*What you are asked to do*.
Your copy of the entries below should hold exactly the lines from the one containing "Figure 9. On-site plate load test." to the one containing "TABLE 2 Summary", inclusive, and no pictures.

======== Information provided

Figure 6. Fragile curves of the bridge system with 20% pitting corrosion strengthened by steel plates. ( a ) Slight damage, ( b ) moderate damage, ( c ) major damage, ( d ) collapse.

================
======== Information provided

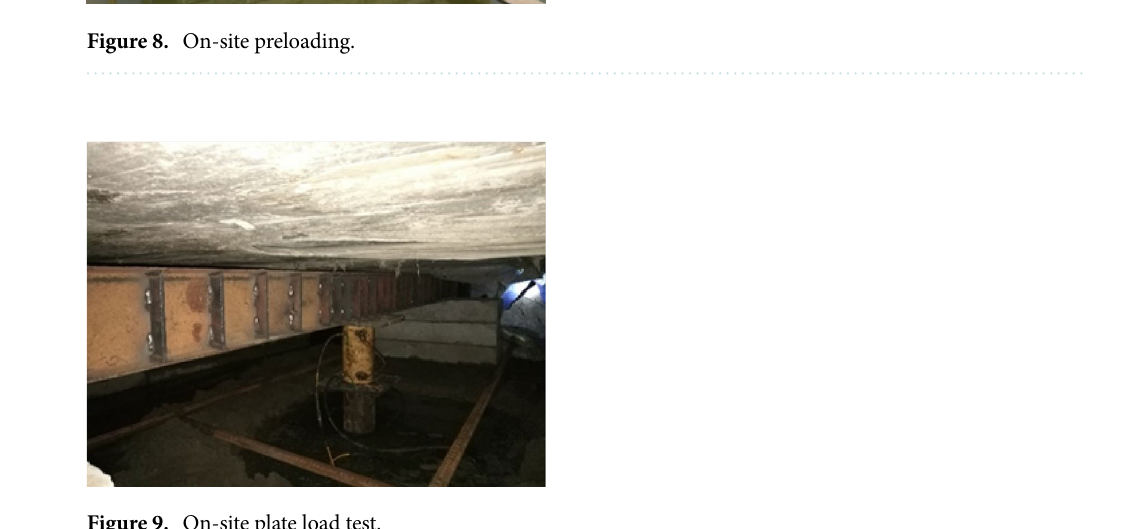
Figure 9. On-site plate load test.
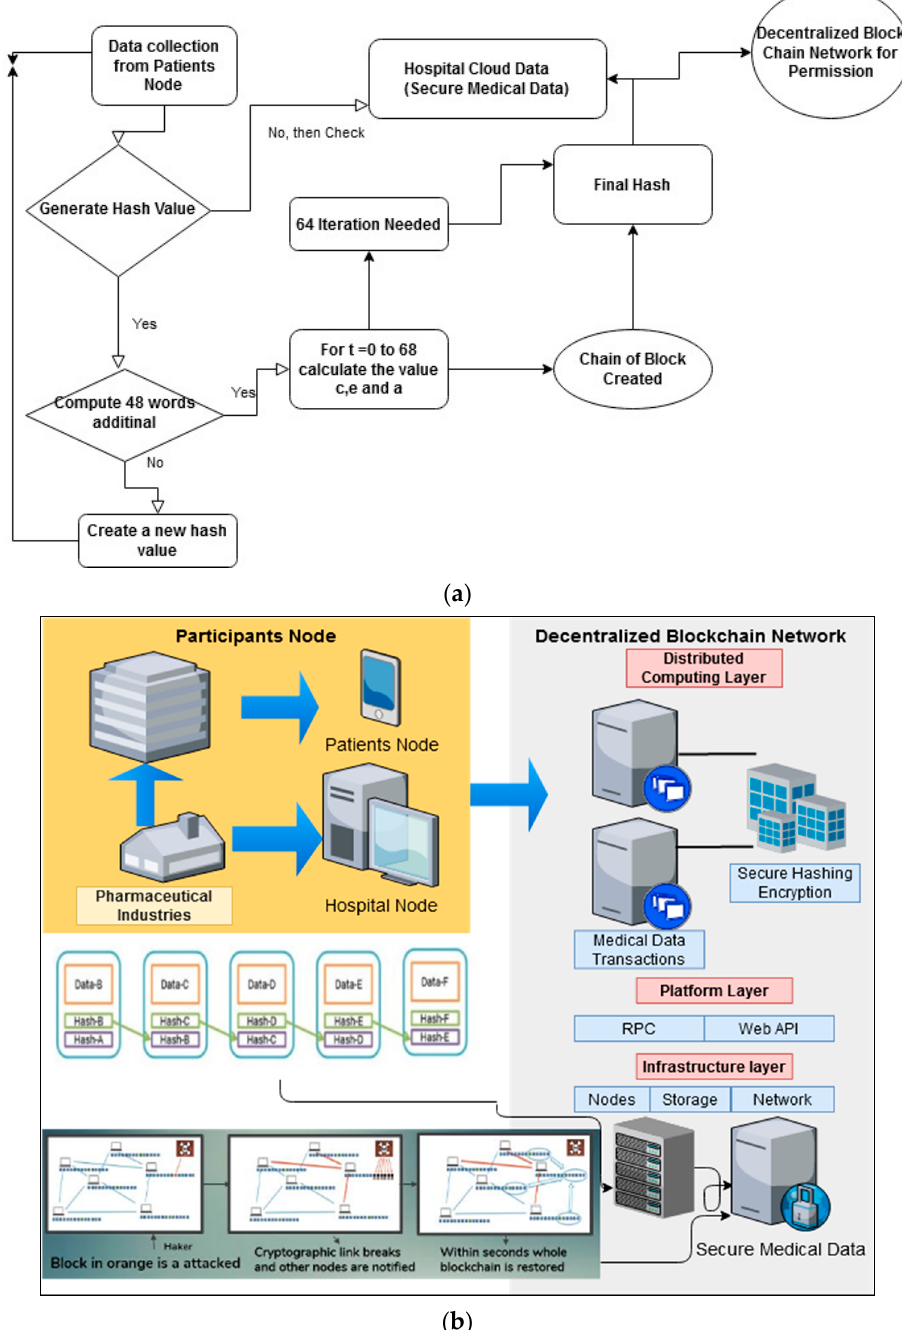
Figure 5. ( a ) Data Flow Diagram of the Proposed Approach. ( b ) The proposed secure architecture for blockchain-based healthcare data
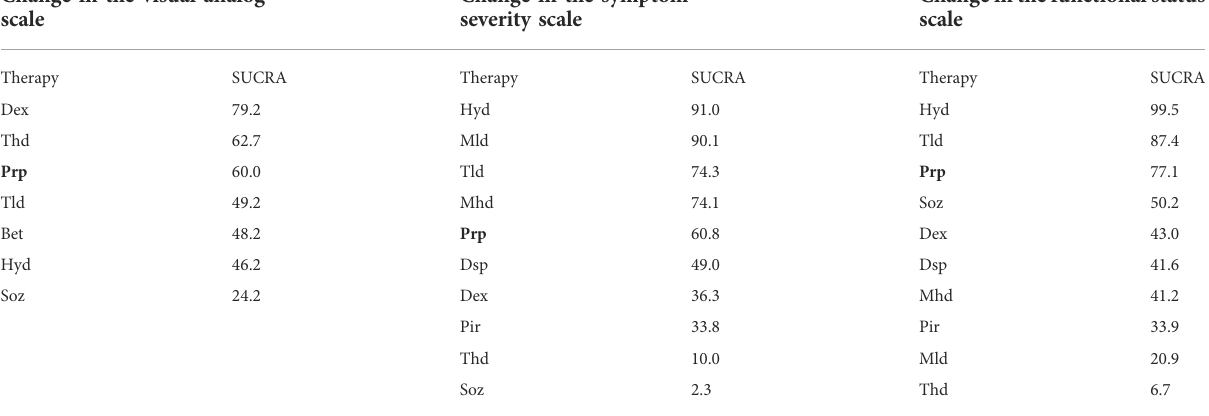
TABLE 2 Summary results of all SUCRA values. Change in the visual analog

================

*Solution for this task*.
Figure 9. On-site plate load test.
Figure 5. ( a ) Data Flow Diagram of the Proposed Approach. ( b ) The proposed secure architecture for blockchain-based healthcare data
TABLE 2 Summary results of all SUCRA values. Change in the visual analog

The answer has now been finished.